1.4 Nella fattispecie, il versamento è stato effettuato mediante accredito su carta di pagamento ricaricabile a (OMISSIS), e la competenza territoriale è stata quindi correttamente individuata presso l’Autorità giudiziaria di Monza.

 

  1. Il secondo motivo di ricorso è manifestamente infondato, nonchè privo della specificità prescritta dall’art. 581 c.p.p., lett. c), in relazione all’art. 591 c.p.p., lett. c), a fronte delle motivazioni svolte dal giudice d’appello, che non risultano viziate da illogicità manifeste. Contrariamente a quanto asserito dal ricorrente, secondo cui la querela sarebbe tardiva poichè presentata in data 4.11.2009, essa deve ritenersi tempestiva, in quanto formalizzata avanti alla Stazione CC. Di (OMISSIS) in data 21.7.2009, a distanza di appena un mese dai fatti, come indicato dalla Corte in sentenza (v. pag.2 della sentenza impugnata).

 

  1. Il terzo motivo di ricorso è, dei pari, privo della specificità prescritta dall’art. 581 c.p.p., lett. c), in relazione all’art. 591 c.p.p., lett. c) e concerne, inoltre, profili di merito non suscettibili di valutazione in questa sede. La Corte d’Appello, con motivazione logica ed esauriente, ha evidenziato come non residuino dubbi in ordine alla riconducibilità del dominio e-bay al P. e rilevato, sulla base della descrizione della vicenda fornita dal querelante e confermata dalla documentazione in atti, che l’accredito della somma di Euro 465,00 (corrispondente al corrispettivo pagato dal M. per l’acquisto del telefono cellulare Samsung effettuato attraverso il sito “e-bay”) è interamente confluito sulla carta prepagata postepay intestata all’imputato. Considerato che l’unico soggetto a poter prelevare la relativa somma era il P. ne discende la certa identificazione dello stesso (a nulla rilevando l’omesso accertamento dell’effettiva riconducibilità all’imputato del nickname “(OMISSIS)”).

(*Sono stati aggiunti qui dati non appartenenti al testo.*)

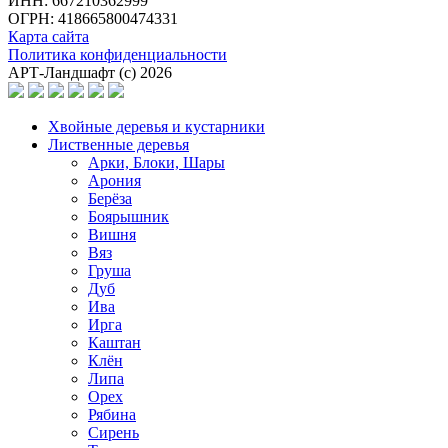
ИНН: 667210362999
ОГРН: 418665800474331
Карта сайта
Политика конфиденциальности
АРТ-Ландшафт (с) 2026
Хвойные деревья и кустарники
Лиственные деревья
Арки, Блоки, Шары
Арония
Берёза
Боярышник
Вишня
Вяз
Груша
Дуб
Ива
Ирга
Каштан
Клён
Липа
Орех
Рябина
Сирень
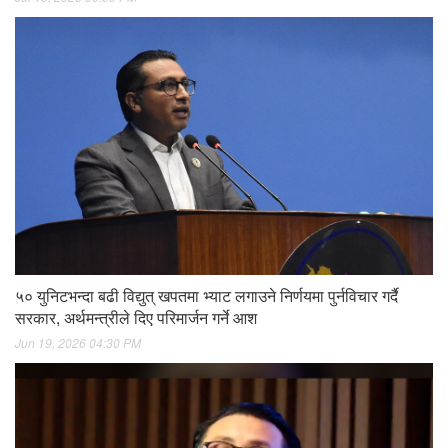
५० युनिटभन्दा बढी विद्युत् खपतमा भ्याट लगाउने निर्णयमा पुर्नविचार गर्दै
सरकार, अर्थमन्त्रीले दिए परिमार्जन गर्ने आश
Jun 19, 2026 04:30 PM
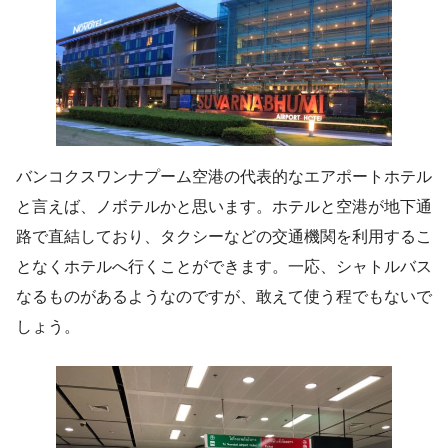
バンコクスワンナプーム空港の代表的なエアポートホテル
と言えば、ノボテルかと思います。ホテルと空港が地下通
路で直結しており、タクシーなどの交通機関を利用するこ
となくホテルへ行くことができます。一応、シャトルバス
なるものがあるようなのですが、敢えて使う程でもないで
しょう。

La condotta dell’imputato, inoltre, integra artifici e raggiri penalmente rilevanti ai sensi dell’art. 640 c.p., in quanto – come evidenziato dalla Corte territoriale – l’imputato ha creato artificiosamente l’affidamento degli acquirenti attraverso il sito “e-bay”, inducendoli a comprare oggetti dei quali lo stesso P. non aveva la reale disponibilità e provvedendo poi a trasmettere a tutti gli acquirenti (tra cui il M.) una e-mail contenente il medesimo numero di identificazione del pacco a ciascuno asseritamente spedito.

 

  1. Anche l’ultimo motivo di ricorso proposto è privo della specificità prescritta dall’art. 581 c.p.p., lett. c), in relazione all’art. 591 c.p.p., lett. c) nonchè manifestamente infondato. La Corte di Appello, con motivazione adeguata ed esente da vizi logici, ha rilevato che, nel caso di specie, difettano del tutto i requisiti di applicabilità della circostanza attenuante di cui all’art. 62 c.p., n. 4. Avverso tali deduzioni il ricorrente si è limitato a reiterare l’omologo motivo d’appello senza alcuna ulteriore deduzione a riguardo. Rammenta la Corte che, per principio consolidato, la circostanza in parola presuppone necessariamente che il pregiudizio cagionato sia lievissimo, ossia di valore economico pressochè irrilevante (cfr. Cass., Sez. 4, sent.n. 8530/2015, rv. 262450), circostanza correttamente ritenuta non rinvenibile nei caso di specie ammontante il danno patrimoniale subito dalla persona offesa pari a Euro 465,00.

 

  1. Il ricorso, per l’infondatezza di alcuni motivi e la genericità e manifesta infondatezza di altri, va rigettato.

 

  1. Ai sensi dell’art. 616 c.p.p., con il provvedimento che rigetta il ricorso, l’imputato che lo ha proposto deve essere condannato al pagamento delle spese del procedimento.

 

PQM

Rigetta il ricorso e condanna il ricorrente al pagamento delle spese processuali.

Così deciso in Roma, il 29 settembre 2017.